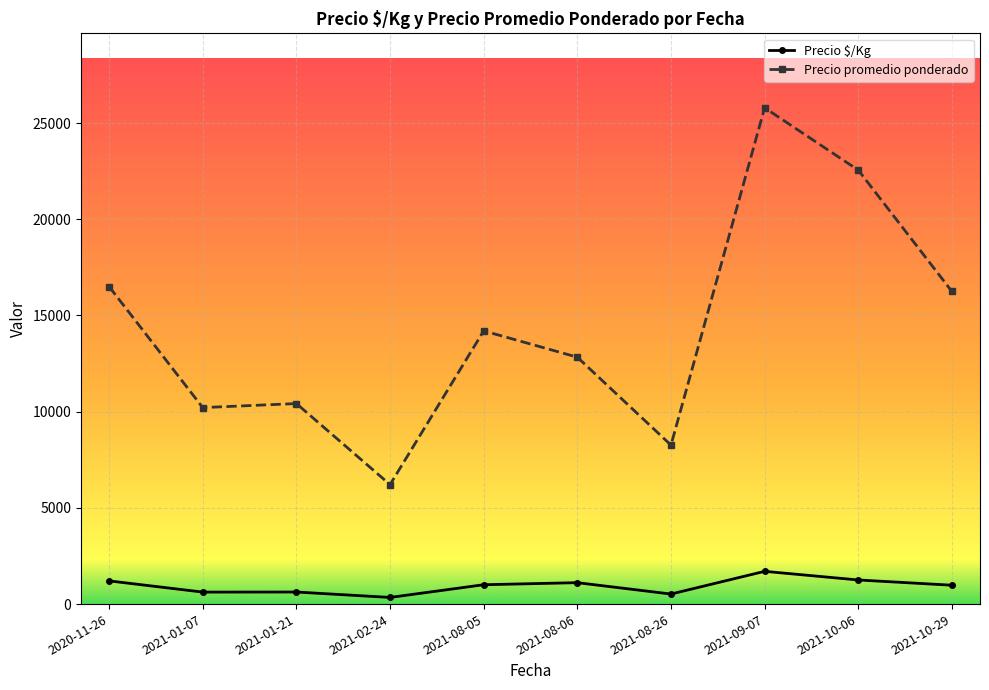

True or false: Precio promedio ponderado has more than 0 interior local peaks.

True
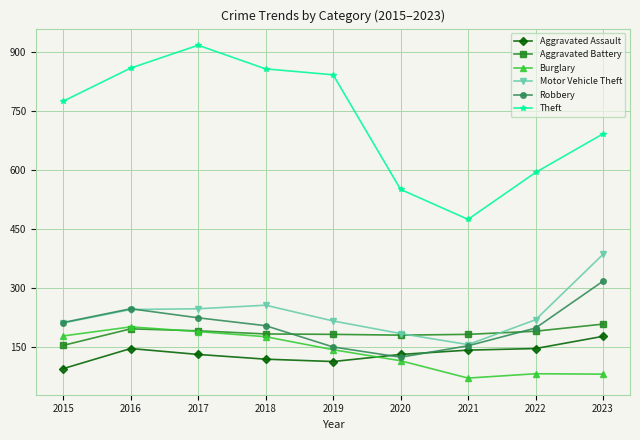

Which series has the largest range (max minus min)?

Theft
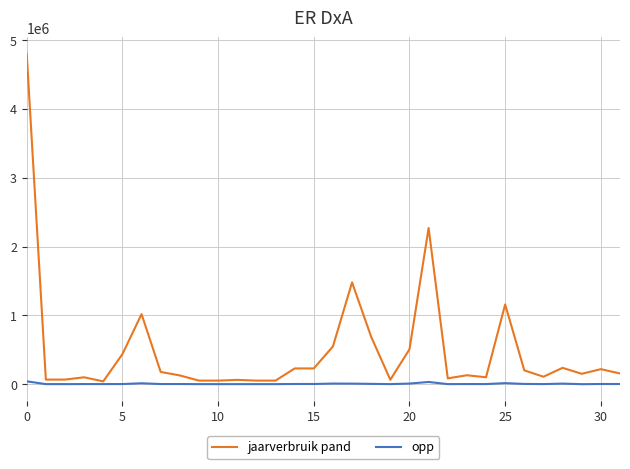

At how many categories does at least one series exceed 1385881?

3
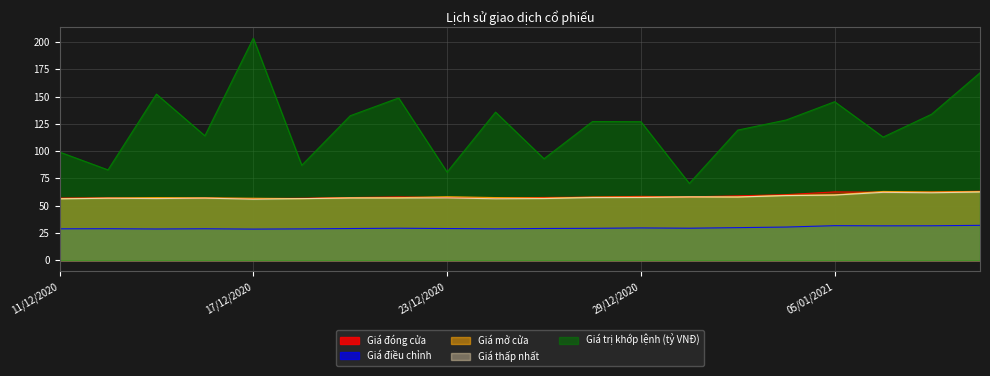

How many lines are shown in the chart?

5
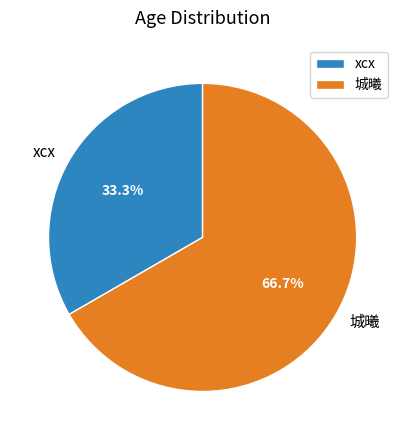

To the nearest percent, what is the average slice percentage?

50%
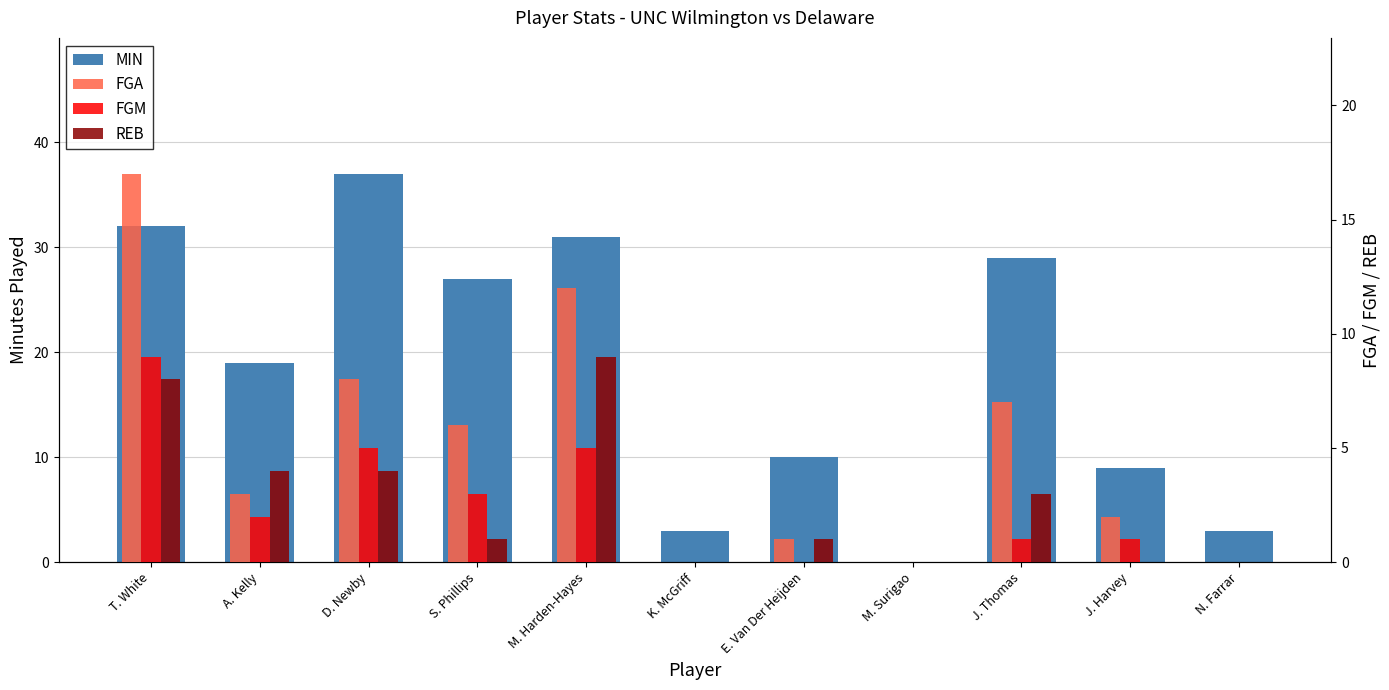

Which series has the largest total across all categories?

MIN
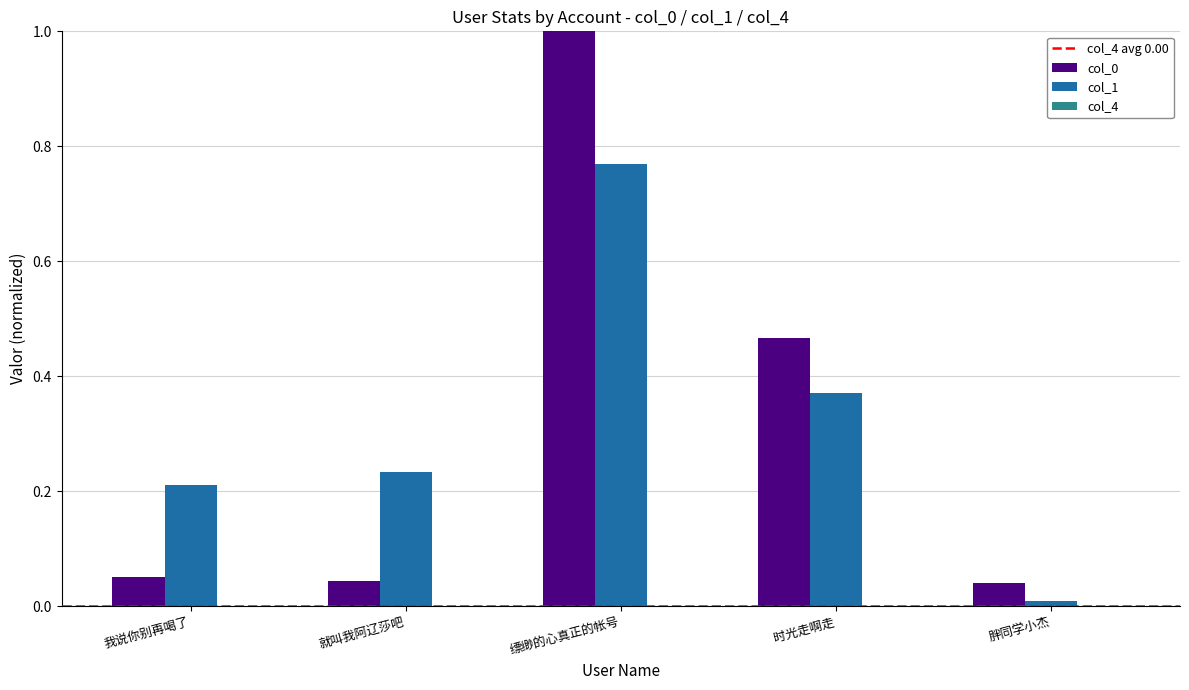

True or false: col_0 has a value of 0.8 at 时光走啊走.

False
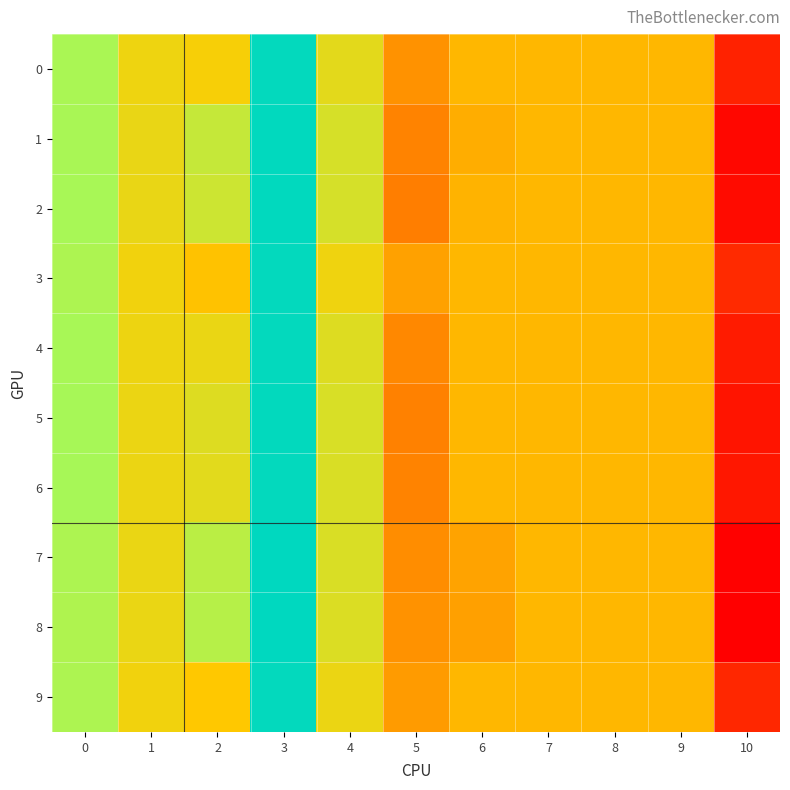

Which series has the widest spread of values?

8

━━━━━━━━━━━━━━━━

Directions for this task:
Write out all the items again, switching "series" to "data set" and keeping everything else unchanged, but leave out the pictures.

Answer to this problem:
True or false: Precio promedio ponderado has more than 0 interior local peaks.

True

Which data set has the largest range (max minus min)?

Theft

At how many categories does at least one data set exceed 1385881?

3

How many lines are shown in the chart?

5

To the nearest percent, what is the average slice percentage?

50%

Which data set has the largest total across all categories?

MIN

True or false: col_0 has a value of 0.8 at 时光走啊走.

False

Which data set has the widest spread of values?

8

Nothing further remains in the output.